Fra un po', potrebbe non essere più possibile farlo ricorrendo ad uno degli strumenti più efficaci: l'intercettazione.
Se passerà il disegno di legge in discussione, la richiesta d'intercettazione potrà essere istanziata solo in caso di "gravi indizi di colpevolezza", impedendo di fatto la necessaria azione investigativa in casi del genere e non solo.
Eppure, se mi guardo intorno, il governo sbandiera la volontà di incrementare le leggi che aumenterebbero la sicurezza, con rimedi in alcuni casi pericolosamente illegittimi.
Da cittadino allora mi chiedo: perché quindi la resistenza sulle intercettazioni? Sarebbero invece da incoraggiare; certo, correggendo atteggiamenti di improprio utilizzo.
Allora, perché questa contraddizione?
La mia risposta: avere al governo chi ha forse troppi segreti è un male per tutti i cittadini.
E' di queste ore, la notizia della condanna in primo grado dell'avvocato Mills. Il nostro, è stato dichiarato colpevole per essere stato corrotto a dichiarare il falso davanti ad un tribunale.
Chi era il corruttore? Silvio Berlusconi, nostro attuale Presidente del Consiglio.
Certo, stiamo parlando di primo grado di giudizio, e nel nostro ordinamento garantista, c'è sempre la presunzione d'innocenza fino all'ultimo grado.

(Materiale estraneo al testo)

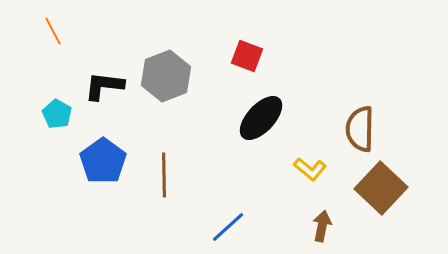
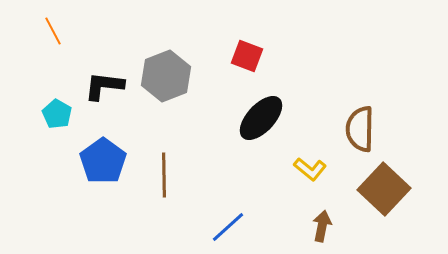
brown square: moved 3 px right, 1 px down
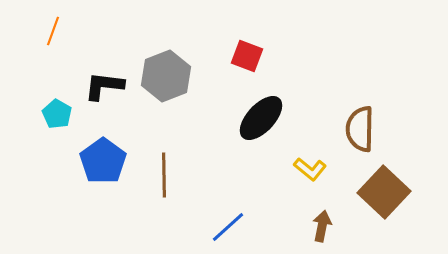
orange line: rotated 48 degrees clockwise
brown square: moved 3 px down
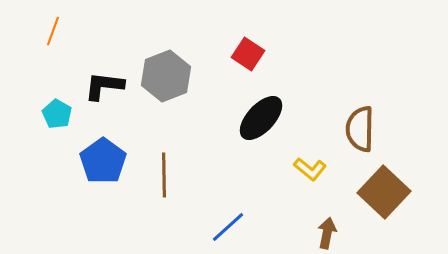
red square: moved 1 px right, 2 px up; rotated 12 degrees clockwise
brown arrow: moved 5 px right, 7 px down
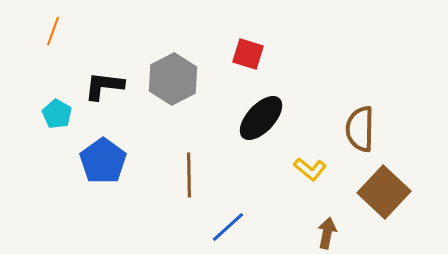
red square: rotated 16 degrees counterclockwise
gray hexagon: moved 7 px right, 3 px down; rotated 6 degrees counterclockwise
brown line: moved 25 px right
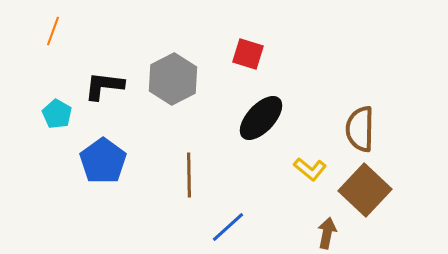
brown square: moved 19 px left, 2 px up
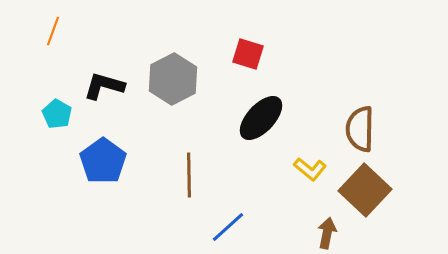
black L-shape: rotated 9 degrees clockwise
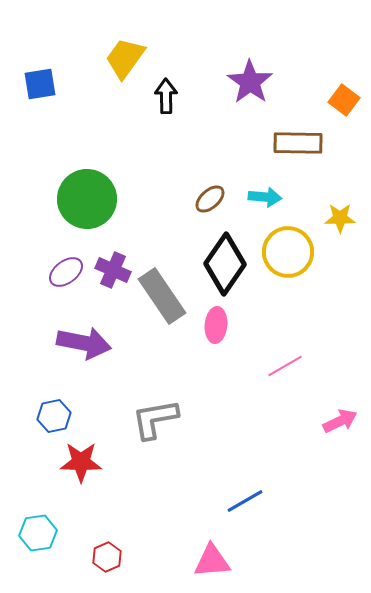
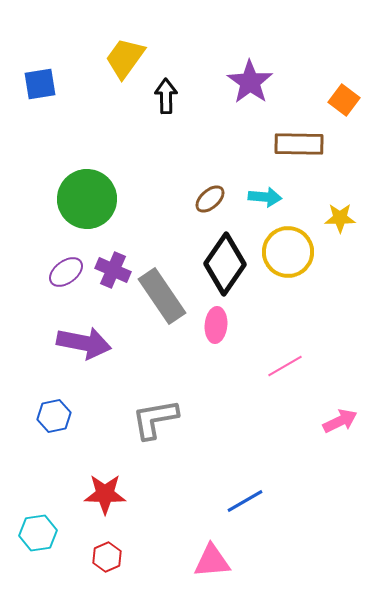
brown rectangle: moved 1 px right, 1 px down
red star: moved 24 px right, 32 px down
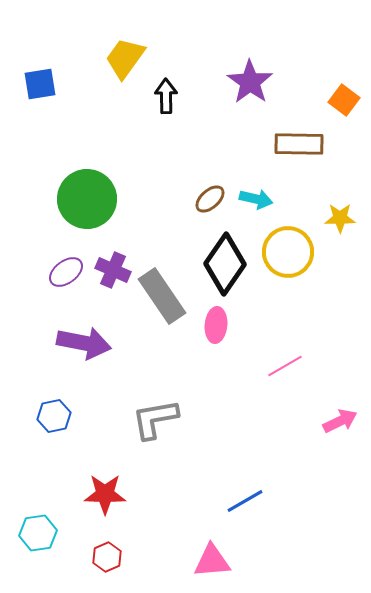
cyan arrow: moved 9 px left, 2 px down; rotated 8 degrees clockwise
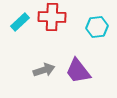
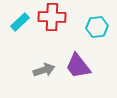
purple trapezoid: moved 5 px up
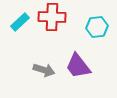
gray arrow: rotated 35 degrees clockwise
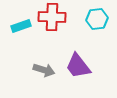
cyan rectangle: moved 1 px right, 4 px down; rotated 24 degrees clockwise
cyan hexagon: moved 8 px up
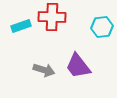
cyan hexagon: moved 5 px right, 8 px down
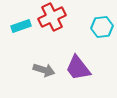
red cross: rotated 28 degrees counterclockwise
purple trapezoid: moved 2 px down
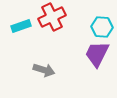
cyan hexagon: rotated 10 degrees clockwise
purple trapezoid: moved 19 px right, 14 px up; rotated 64 degrees clockwise
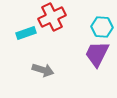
cyan rectangle: moved 5 px right, 7 px down
gray arrow: moved 1 px left
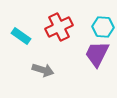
red cross: moved 7 px right, 10 px down
cyan hexagon: moved 1 px right
cyan rectangle: moved 5 px left, 3 px down; rotated 54 degrees clockwise
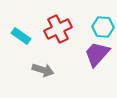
red cross: moved 1 px left, 2 px down
purple trapezoid: rotated 16 degrees clockwise
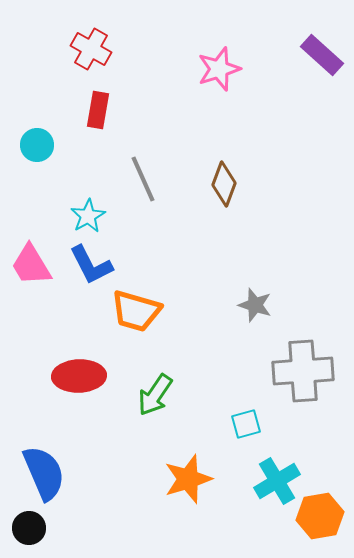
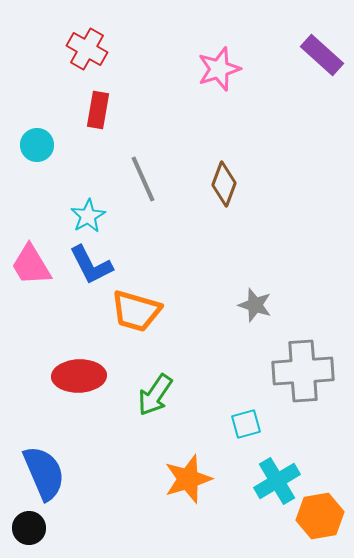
red cross: moved 4 px left
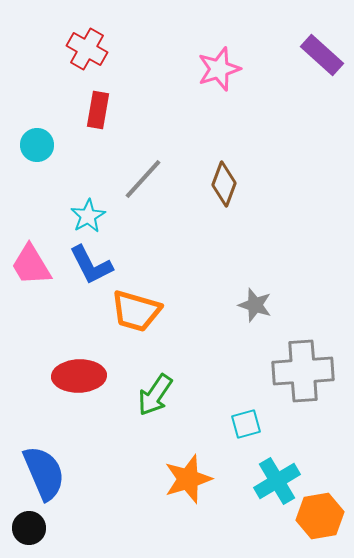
gray line: rotated 66 degrees clockwise
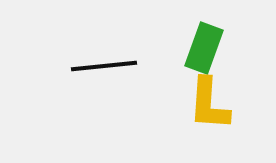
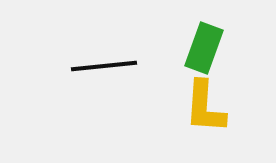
yellow L-shape: moved 4 px left, 3 px down
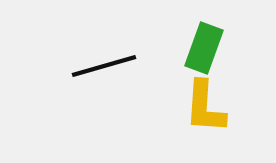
black line: rotated 10 degrees counterclockwise
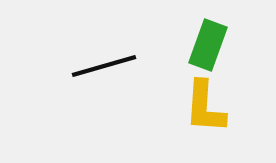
green rectangle: moved 4 px right, 3 px up
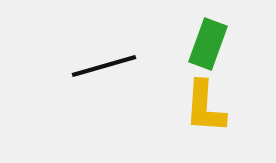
green rectangle: moved 1 px up
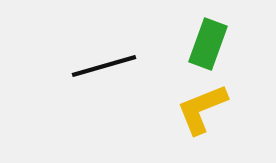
yellow L-shape: moved 3 px left, 2 px down; rotated 64 degrees clockwise
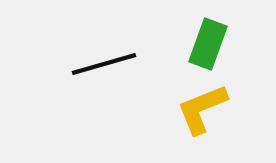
black line: moved 2 px up
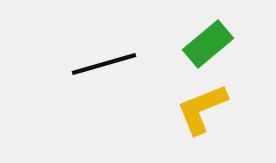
green rectangle: rotated 30 degrees clockwise
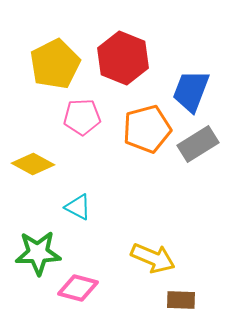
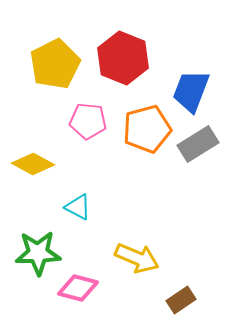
pink pentagon: moved 6 px right, 4 px down; rotated 9 degrees clockwise
yellow arrow: moved 16 px left
brown rectangle: rotated 36 degrees counterclockwise
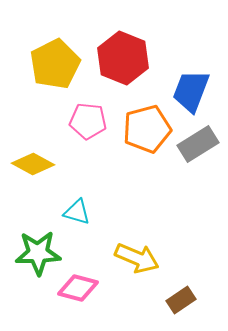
cyan triangle: moved 1 px left, 5 px down; rotated 12 degrees counterclockwise
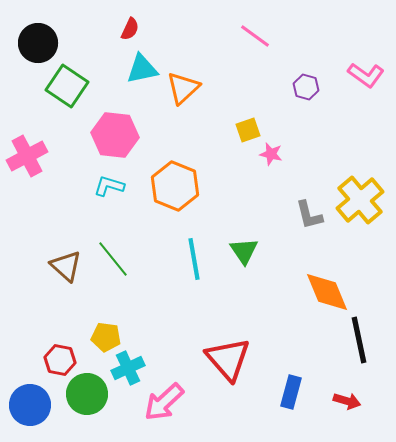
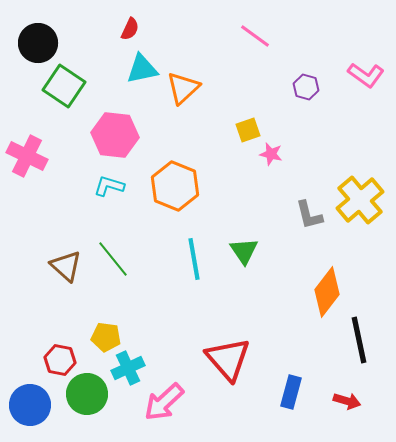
green square: moved 3 px left
pink cross: rotated 36 degrees counterclockwise
orange diamond: rotated 60 degrees clockwise
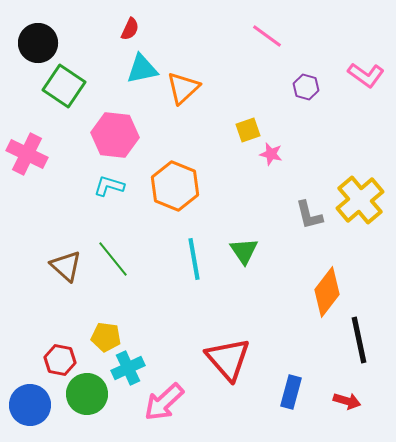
pink line: moved 12 px right
pink cross: moved 2 px up
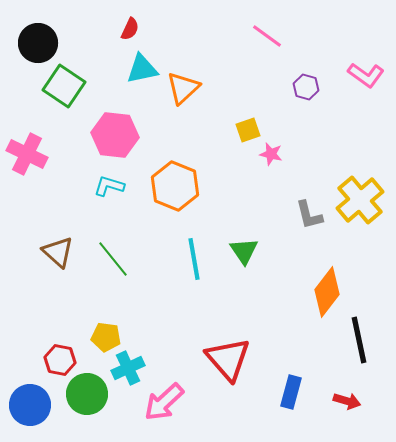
brown triangle: moved 8 px left, 14 px up
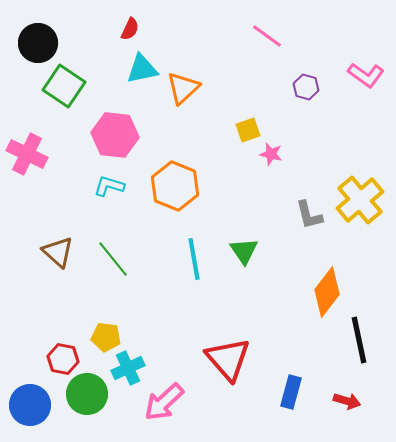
red hexagon: moved 3 px right, 1 px up
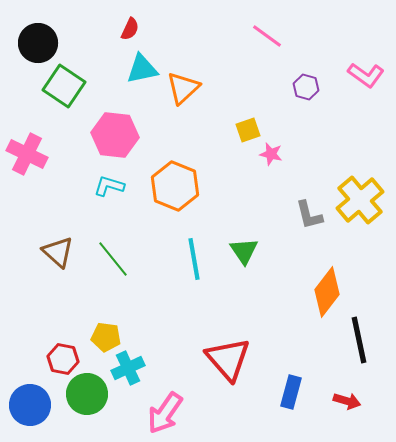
pink arrow: moved 1 px right, 11 px down; rotated 12 degrees counterclockwise
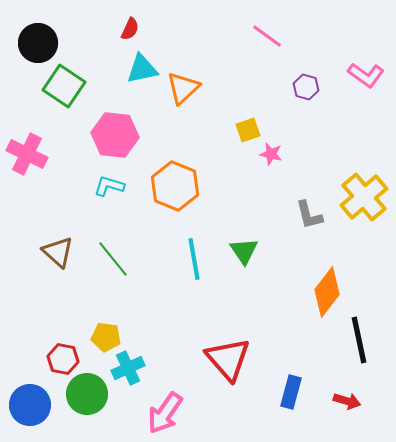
yellow cross: moved 4 px right, 3 px up
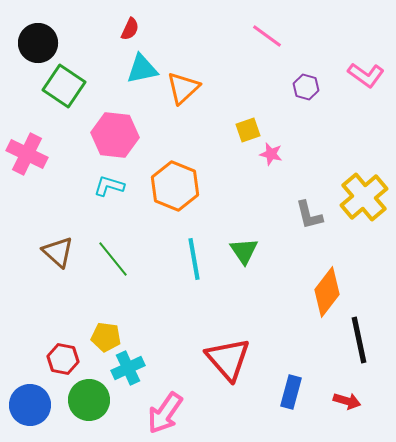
green circle: moved 2 px right, 6 px down
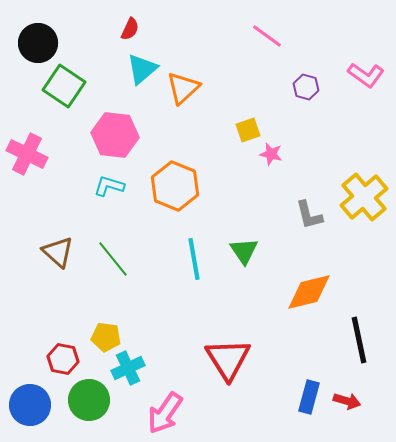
cyan triangle: rotated 28 degrees counterclockwise
orange diamond: moved 18 px left; rotated 39 degrees clockwise
red triangle: rotated 9 degrees clockwise
blue rectangle: moved 18 px right, 5 px down
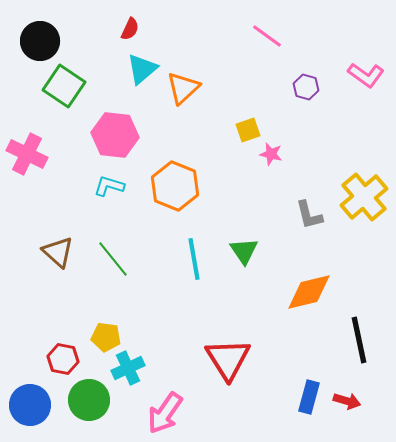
black circle: moved 2 px right, 2 px up
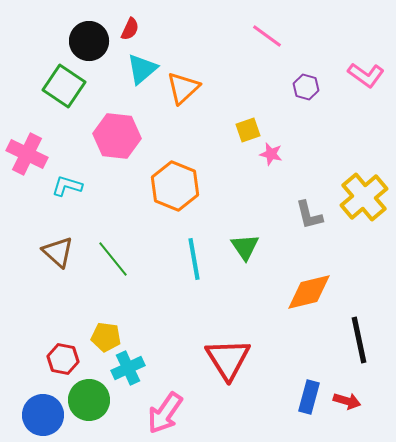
black circle: moved 49 px right
pink hexagon: moved 2 px right, 1 px down
cyan L-shape: moved 42 px left
green triangle: moved 1 px right, 4 px up
blue circle: moved 13 px right, 10 px down
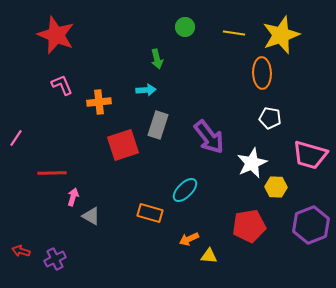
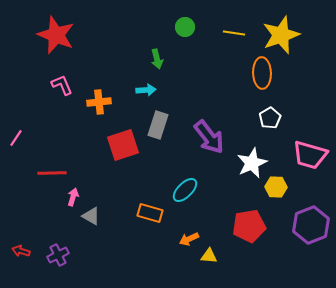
white pentagon: rotated 30 degrees clockwise
purple cross: moved 3 px right, 4 px up
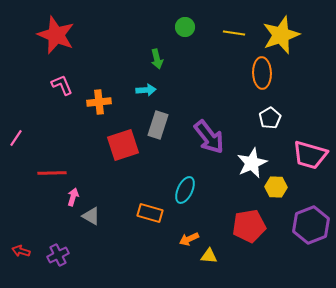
cyan ellipse: rotated 20 degrees counterclockwise
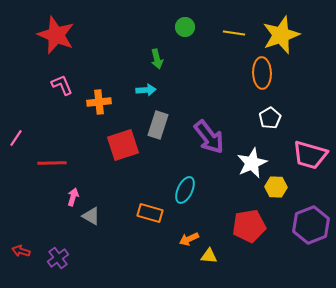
red line: moved 10 px up
purple cross: moved 3 px down; rotated 10 degrees counterclockwise
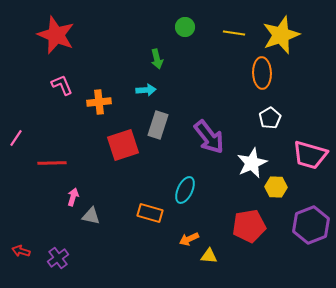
gray triangle: rotated 18 degrees counterclockwise
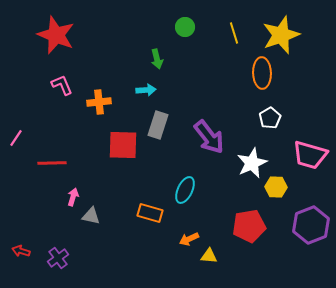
yellow line: rotated 65 degrees clockwise
red square: rotated 20 degrees clockwise
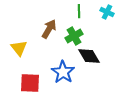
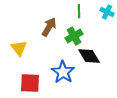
brown arrow: moved 2 px up
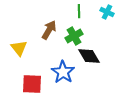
brown arrow: moved 3 px down
red square: moved 2 px right, 1 px down
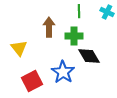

Ma sapete perché non figura anche la condanna a Silvio Berlusconi? Perché quest'ultimo NON può essere processato.
E' immune.
La sua immunità, è decretata da una cosa che si chiama "Lodo Alfano", in vigore da Luglio 2008.
Ma in democrazia, se uno si sente innocente, perché deve aver paura di essere processato?
Qualcuno mi dirà: ma cosa me ne frega, fatti suoi...
Sono solo fatti suoi? Veramente?
Non notate un legame neanche tanto sottile, un unico filo conduttore che lega la volontà di risolvere il pericolo di vedersi condannato davanti ai cittadini (lodo Alfano), con la volontà di eliminare il più possibile le occasioni di persecuzione penale nonché ogni possibile pubblica opinione che non sia di osanna? (rendere difficili le intercettazioni)?
Insomma, i "fatti" di uno solo, diventano influenza pesante, negativa, nelle nostre vite...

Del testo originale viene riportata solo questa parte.